Remarks by Ambassador Carol Rodley at USAID’s Asia and Middle East Health Managers’ Conference

October 5, 2009: Le Meridien Hotel, Siem Reap

I’m pleased to see so many senior health managers from USAID’s Asia and Middle East bureaus here in Cambodia for this important conference.

In an address in May to mark his new global health initiative, President Obama said that we cannot afford to confront preventable illnesses in isolation.  As the president noted, an outbreak in Indonesia can reach Indiana within days – or as the H1N1 virus is demonstrating, just as easily travel the other way, from Indiana to Indonesia – demanding that we take an integrated approach to global health.

Conferences like this one are important tools for putting the President’s vision into action.  Although you are based in different countries, each with its own on-the-ground reality, many of the issues and challenges you face are connected. This conference will allow you to share best practices that will assist you when you return to your respective missions. I hope that it will also help you form new relationships – and strengthen existing ones – that will stay with you long after you’ve left Siem Reap.

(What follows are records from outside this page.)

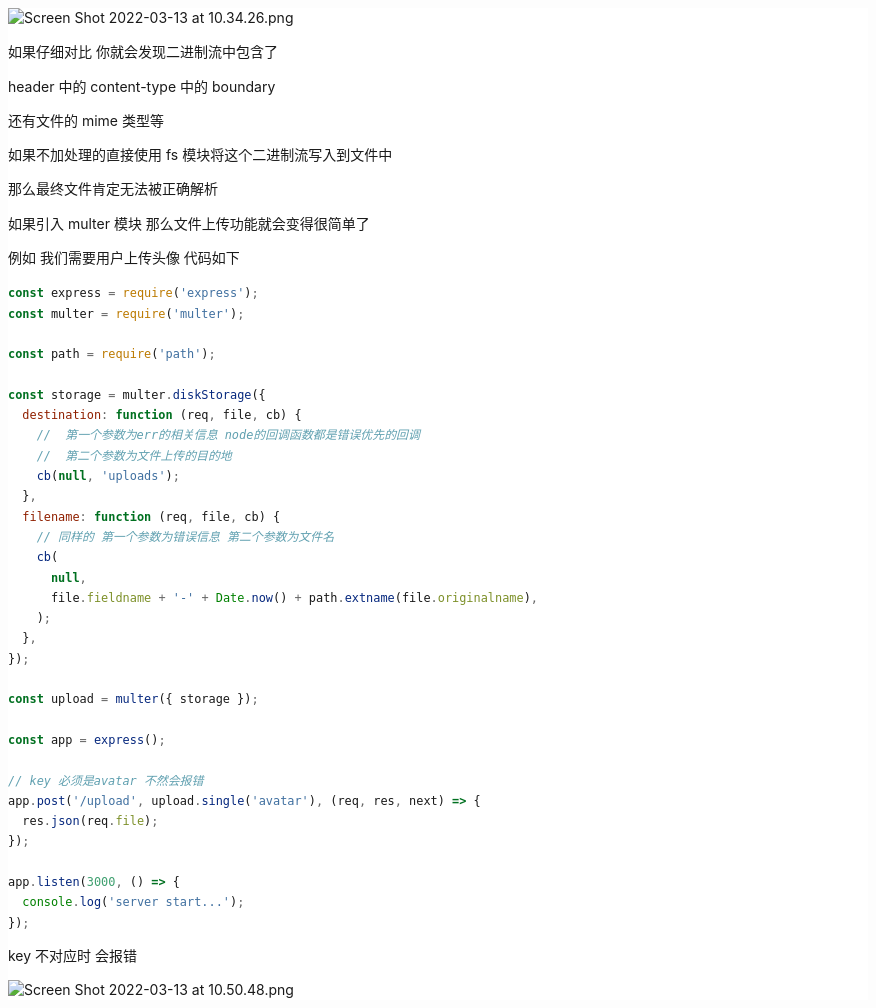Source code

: ![Screen Shot 2022-03-13 at 10.34.26.png](https://p3-juejin.byteimg.com/tos-cn-i-k3u1fbpfcp/341864be73f2449493605cc9f26ced94~tplv-k3u1fbpfcp-watermark.image?)

如果仔细对比 你就会发现二进制流中包含了

header 中的 content-type 中的 boundary

还有文件的 mime 类型等

如果不加处理的直接使用 fs 模块将这个二进制流写入到文件中

那么最终文件肯定无法被正确解析

如果引入 multer 模块 那么文件上传功能就会变得很简单了

例如 我们需要用户上传头像 代码如下

```js
const express = require('express');
const multer = require('multer');

const path = require('path');

const storage = multer.diskStorage({
  destination: function (req, file, cb) {
    //  第一个参数为err的相关信息 node的回调函数都是错误优先的回调
    //  第二个参数为文件上传的目的地
    cb(null, 'uploads');
  },
  filename: function (req, file, cb) {
    // 同样的 第一个参数为错误信息 第二个参数为文件名
    cb(
      null,
      file.fieldname + '-' + Date.now() + path.extname(file.originalname),
    );
  },
});

const upload = multer({ storage });

const app = express();

// key 必须是avatar 不然会报错
app.post('/upload', upload.single('avatar'), (req, res, next) => {
  res.json(req.file);
});

app.listen(3000, () => {
  console.log('server start...');
});
```

key 不对应时 会报错

![Screen Shot 2022-03-13 at 10.50.48.png](https://p6-juejin.byteimg.com/tos-cn-i-k3u1fbpfcp/6ca3c042dd6e4a52b322f1c7f9750e2e~tplv-k3u1fbpfcp-watermark.image?)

The strategic importance of Asia and the Middle East to the United States and the new Administration is evident.  From the emergence of China and India as world players to the ongoing stabilization and reconstruction of Afghanistan and Iraq, the United States is – and no doubt will remain – committed to engaging with the countries and peoples of these regions.A key component of U.S. engagement with Asia and the Middle East is the work that you do every day to improve the health of the millions of residents of these regions. The United States is the world leader in addressing global health needs.  We’ve invested over $45 billion in global health this decade, and much of that money goes to countries in Asia and the Middle East. With this investment, the United States has helped save millions of lives from HIV/AIDS, malaria and tuberculosis.

In Cambodia, I’m proud to say, we have partnered with the government to cut the HIV prevelance rate in half from 2% in 1998 to less than 1%, a significant achievement in the global fight against the disease. All of you have similar achievements to be proud of, and for this I congratulate you. However, despite this monumental progress, 26,000 children around the world continue to die every day from extreme poverty and preventable diseases.

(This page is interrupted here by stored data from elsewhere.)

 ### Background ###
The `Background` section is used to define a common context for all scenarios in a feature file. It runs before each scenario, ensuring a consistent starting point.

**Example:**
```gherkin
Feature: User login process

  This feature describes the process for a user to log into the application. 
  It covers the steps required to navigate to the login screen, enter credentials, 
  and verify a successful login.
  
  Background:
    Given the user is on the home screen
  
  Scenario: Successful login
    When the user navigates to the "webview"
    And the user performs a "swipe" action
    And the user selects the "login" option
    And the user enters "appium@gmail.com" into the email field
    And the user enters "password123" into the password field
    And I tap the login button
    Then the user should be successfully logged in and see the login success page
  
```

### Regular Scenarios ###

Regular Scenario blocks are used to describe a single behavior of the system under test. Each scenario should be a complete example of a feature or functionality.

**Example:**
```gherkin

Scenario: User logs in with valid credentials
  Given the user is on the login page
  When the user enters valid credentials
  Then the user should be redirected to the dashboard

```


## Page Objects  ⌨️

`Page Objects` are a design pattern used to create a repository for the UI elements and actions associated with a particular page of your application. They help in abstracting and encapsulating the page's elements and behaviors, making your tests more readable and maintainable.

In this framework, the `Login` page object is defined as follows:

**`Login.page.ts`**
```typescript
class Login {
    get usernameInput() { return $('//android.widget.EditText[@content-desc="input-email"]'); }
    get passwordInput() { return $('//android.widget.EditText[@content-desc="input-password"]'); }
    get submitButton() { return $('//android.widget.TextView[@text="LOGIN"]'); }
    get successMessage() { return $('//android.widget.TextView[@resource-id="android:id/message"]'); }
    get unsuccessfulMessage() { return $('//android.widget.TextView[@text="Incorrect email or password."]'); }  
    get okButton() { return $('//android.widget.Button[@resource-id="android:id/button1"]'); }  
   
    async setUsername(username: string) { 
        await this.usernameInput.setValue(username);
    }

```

In response, the President’s 2010 budget will focus on broader global health challenges, including child and maternal health, family planning, and neglected tropical diseases, while still providing robust funding for HIV/AIDS. The President’s initiative will take a more integrated approach to improving global health. Key features include its women-centered approach, its emphasis on host-country ownership, and the importance of improving entire health systems. The initiative will invest $63 billion cumulatively through 2014, which is a very clear indication of U.S. commitment to, as President Obama put it, “saving lives, reducing suffering, and supporting the health and dignity of people everywhere.”

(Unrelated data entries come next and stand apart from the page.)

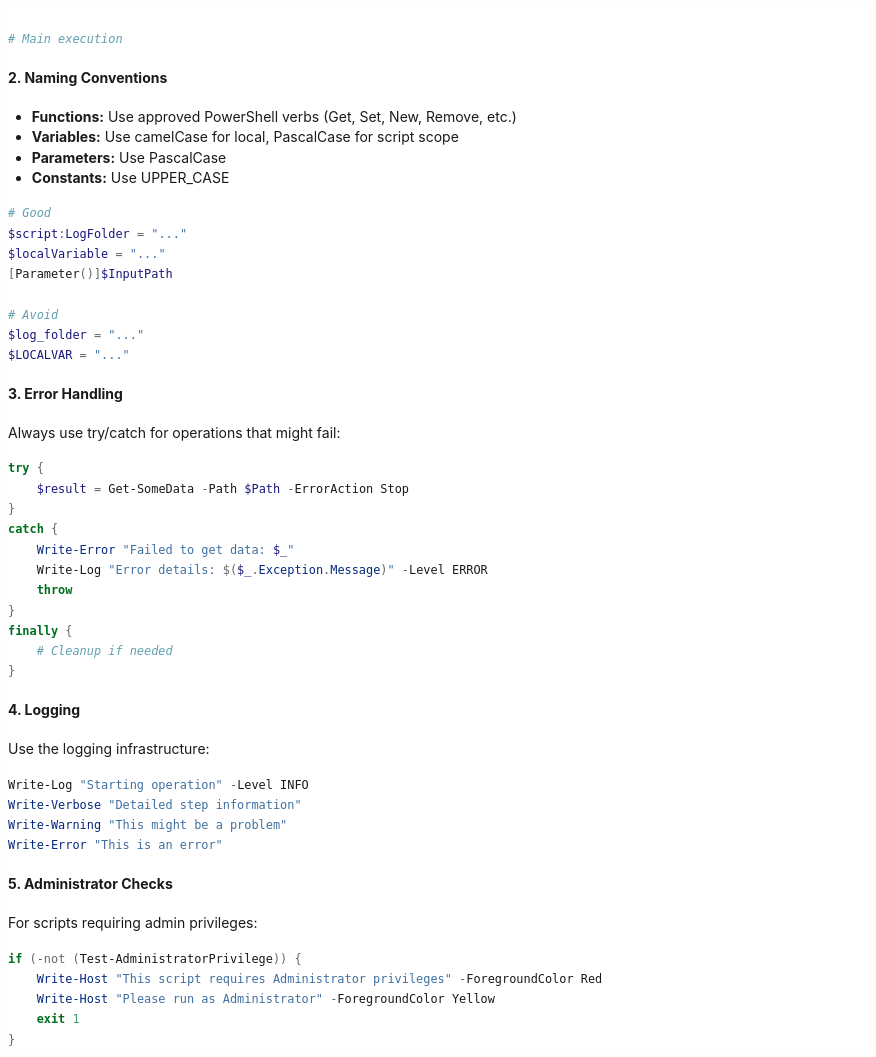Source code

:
 ```powershell

# Main execution
```

#### 2. Naming Conventions
- **Functions:** Use approved PowerShell verbs (Get, Set, New, Remove, etc.)
- **Variables:** Use camelCase for local, PascalCase for script scope
- **Parameters:** Use PascalCase
- **Constants:** Use UPPER_CASE

```powershell
# Good
$script:LogFolder = "..."
$localVariable = "..."
[Parameter()]$InputPath

# Avoid
$log_folder = "..."
$LOCALVAR = "..."
```

#### 3. Error Handling
Always use try/catch for operations that might fail:

```powershell
try {
    $result = Get-SomeData -Path $Path -ErrorAction Stop
}
catch {
    Write-Error "Failed to get data: $_"
    Write-Log "Error details: $($_.Exception.Message)" -Level ERROR
    throw
}
finally {
    # Cleanup if needed
}
```

#### 4. Logging
Use the logging infrastructure:

```powershell
Write-Log "Starting operation" -Level INFO
Write-Verbose "Detailed step information"
Write-Warning "This might be a problem"
Write-Error "This is an error"
```

#### 5. Administrator Checks
For scripts requiring admin privileges:

```powershell
if (-not (Test-AdministratorPrivilege)) {
    Write-Host "This script requires Administrator privileges" -ForegroundColor Red
    Write-Host "Please run as Administrator" -ForegroundColor Yellow
    exit 1
}
```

It will provide USAID programs around the world with the the resources they need to make an impact. As impressive as that $63 billion is, though, it is the work that you do every day as health specialists that will ultimately make the difference. Whether you are analyzing the latest HIV/AIDS data in your country, monitoring the work of a newly built hospital in the field, or, as you are doing here today, meeting with your colleagues to better integrate approaches and share best practices, the work you do is saving lives.

You are making a difference for millions of people, and you are performing an extraordinary service on behalf of the U.S. government and the American people. Thank you, and I wish you an informative and fruitful series of discussions over the next few days.